Being married and having a baby has made it impossible for me to be a writer anymore. I used to draw from my experiences, sordid sexual humiliations, desperate attempts at finding love that were hilarious and relatable and mortifying, crazy and complex friendships, a little work, a little alcohol, a little travel. Today I just found myself almost writing a scene that takes place in Ikea for my new novel. Ikea. Swedish meatballs and big boy beds and plastic bins. The conflict: the big plastic bins come in blue, the medium in red, and the little ones in white, and while I want two big, two medium, and two little, I don’t want a patriotic theme for my son’s room. The conflict: I have no life anymore and these bins have become the most important thing in the world to me. I have never even said or written the word “bin” one time in my life until now. In the past, filmmakers have called my books cinematic, my imagery and great locations. Now I am through.

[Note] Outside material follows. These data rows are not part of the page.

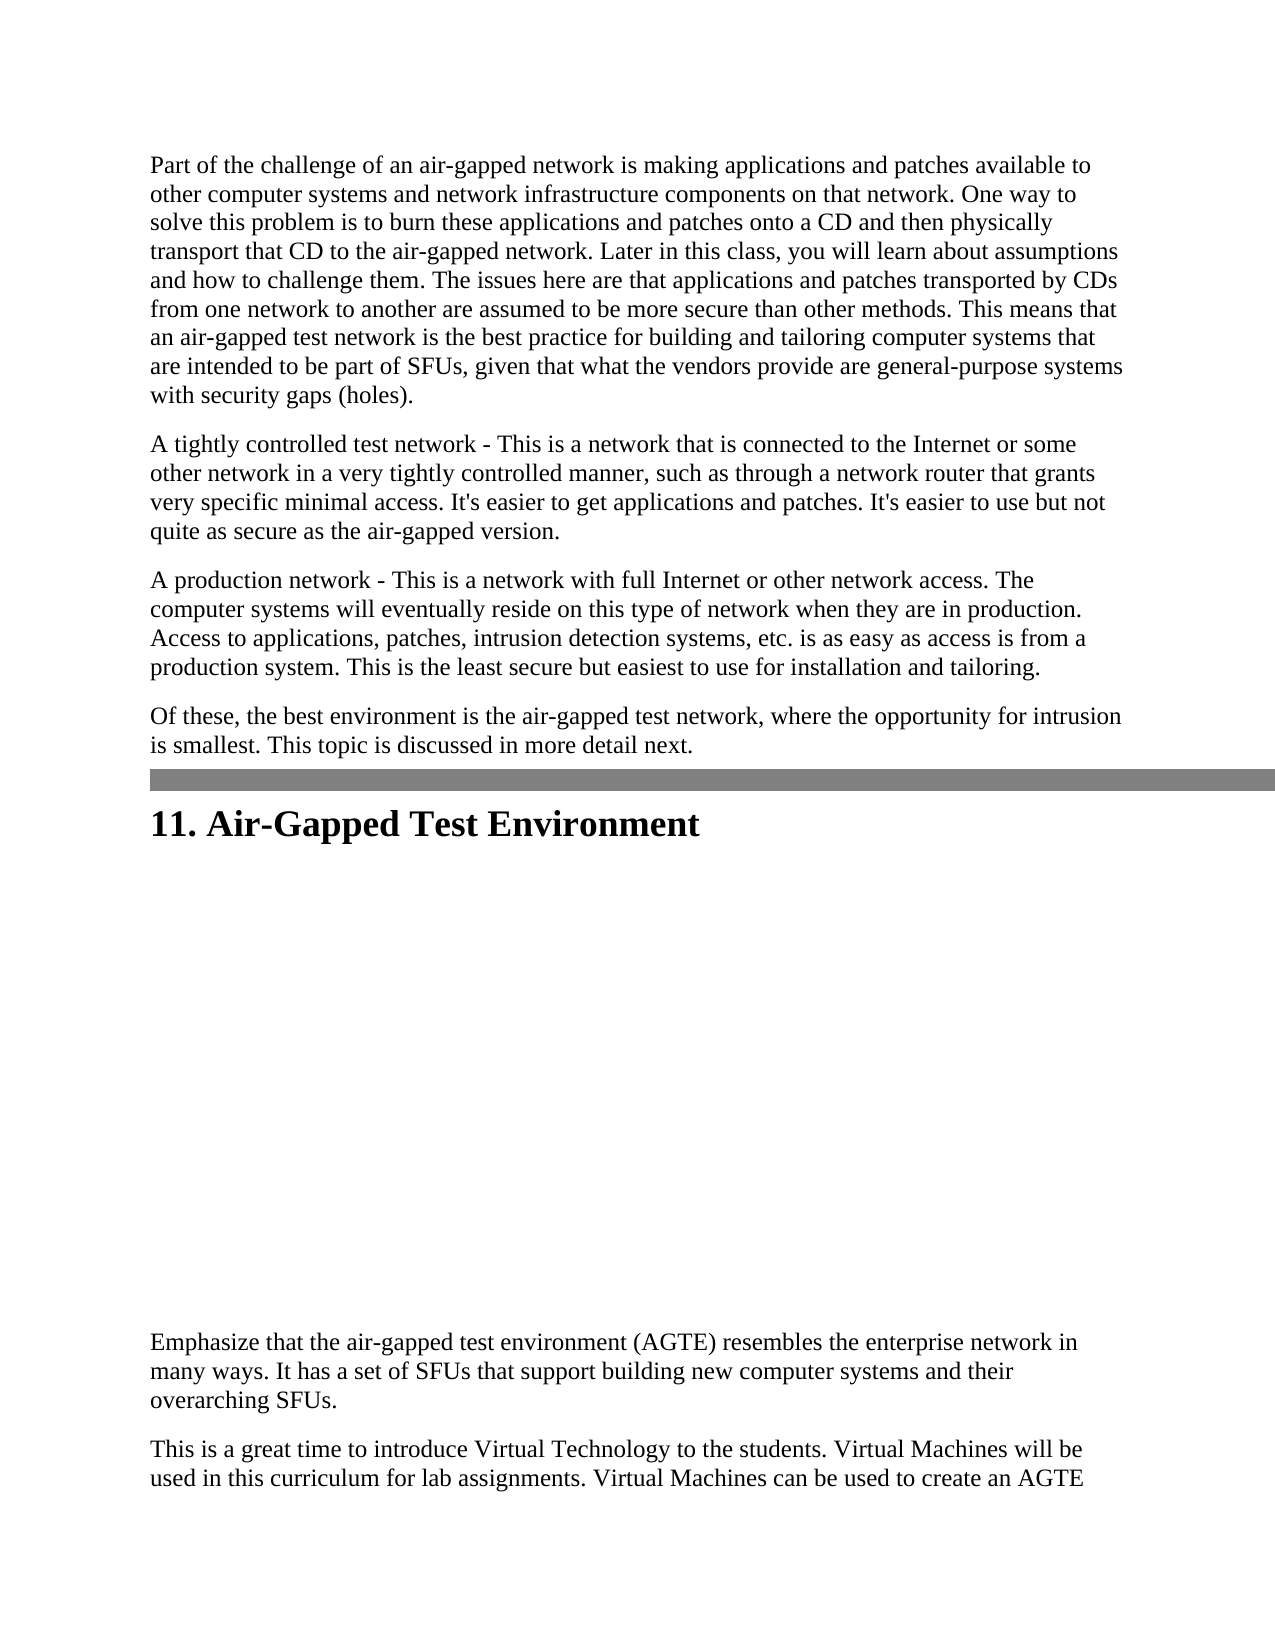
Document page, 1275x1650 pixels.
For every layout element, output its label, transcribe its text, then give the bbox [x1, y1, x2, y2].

text A production network - This is a network with full Internet or other network access. The computer systems will eventually reside on this type of network when they are in production. Access to applications, patches, intrusion detection systems, etc. is as easy as access is from a production system. This is the least secure but easiest to use for installation and tailoring. [150, 565, 1125, 680]
text A tightly controlled test network - This is a network that is connected to the Internet or some other network in a very tightly controlled manner, such as through a network router that grants very specific minimal access. It's easier to get applications and patches. It's easier to use but not quite as secure as the air-gapped version. [150, 429, 1125, 544]
subtitle 11. Air-Gapped Test Environment [150, 801, 1125, 844]
text Part of the challenge of an air-gapped network is making applications and patches available to other computer systems and network infrastructure components on that network. One way to solve this problem is to burn these applications and patches onto a CD and then physically transport that CD to the air-gapped network. Later in this class, you will learn about assumptions and how to challenge them. The issues here are that applications and patches transported by CDs from one network to another are assumed to be more secure than other methods. This means that an air-gapped test network is the best practice for building and tailoring computer systems that are intended to be part of SFUs, given that what the vendors provide are general-purpose systems with security gaps (holes). [150, 150, 1125, 409]
text Emphasize that the air-gapped test environment (AGTE) resembles the enterprise network in many ways. It has a set of SFUs that support building new computer systems and their overarching SFUs. [150, 1327, 1125, 1413]
text Of these, the best environment is the air-gapped test network, where the opportunity for intrusion is smallest. This topic is discussed in more detail next. [150, 701, 1125, 759]
text This is a great time to introduce Virtual Technology to the students. Virtual Machines will be used in this curriculum for lab assignments. Virtual Machines can be used to create an AGTE [150, 1434, 1125, 1492]
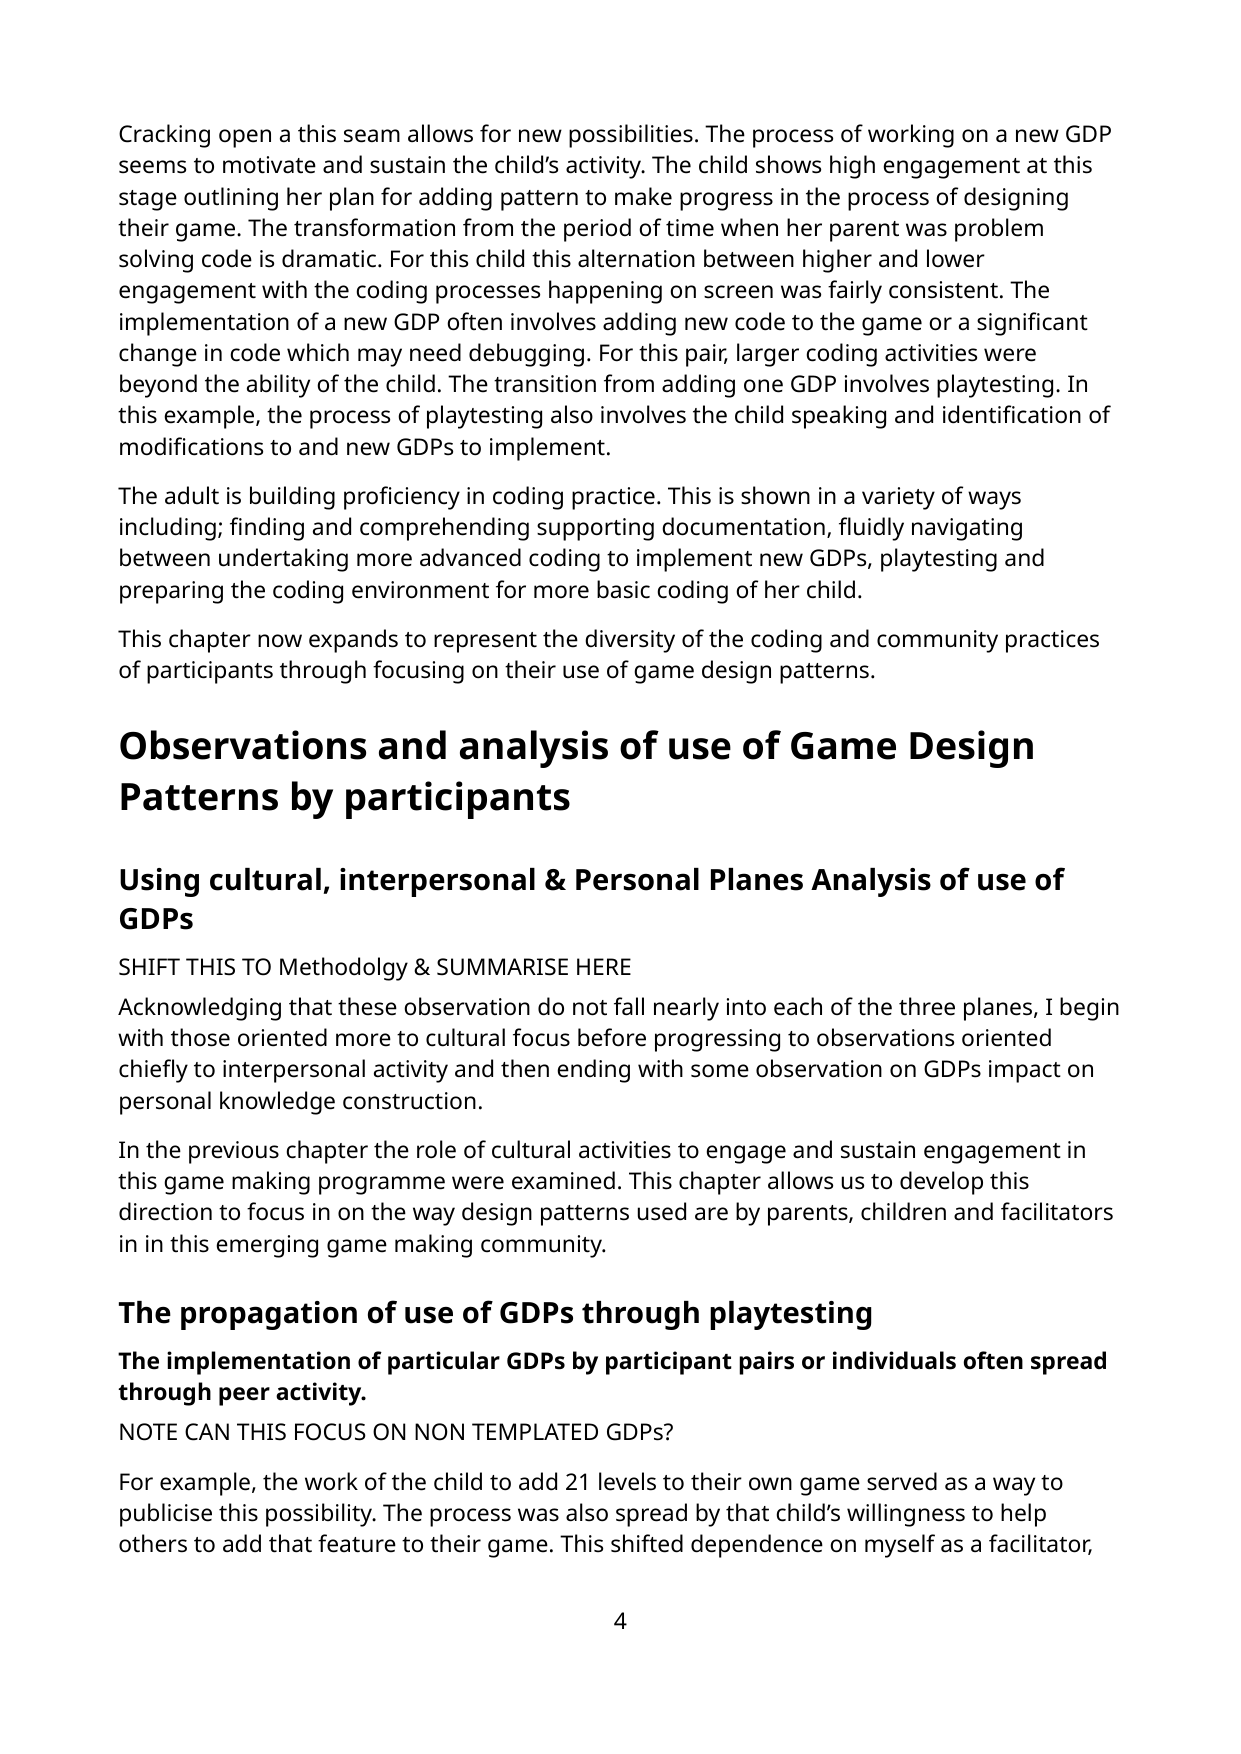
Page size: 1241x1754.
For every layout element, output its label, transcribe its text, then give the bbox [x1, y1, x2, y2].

text In the previous chapter the role of cultural activities to engage and sustain engagement in this game making programme were examined. This chapter allows us to develop this direction to focus in on the way design patterns used are by parents, children and facilitators in in this emerging game making community. [118, 1134, 1122, 1259]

At first I thought it was going to Ikea itself and not being married that ended it for me as a writer. Clearly it’s dangerous for a writer, or anyone really, to walk into a place like Ikea. But now I remember that I had been to Ikea one other time in my life and came out unscathed. Years ago, I went in someone’s van with my then-friend Sandra and some beautiful Italian men who had just moved in next door to her and we laughed and made out on the beds and bought nothing, vowing obviously never to go back. I went on to write three novels and never once did Ikea creep into the margins. So I can only reason that it’s marriage that’s ruined me. Or, it is possible that a person can survive Ikea once, but not twice.
When we got home from Ikea, my exhausted two year old son sat crying on the stairs in my apartment. He pounded the top step over and over again and screamed, “Damnit, damnit, damnit, damnit, damnit.” And I thought, look what I've done to us.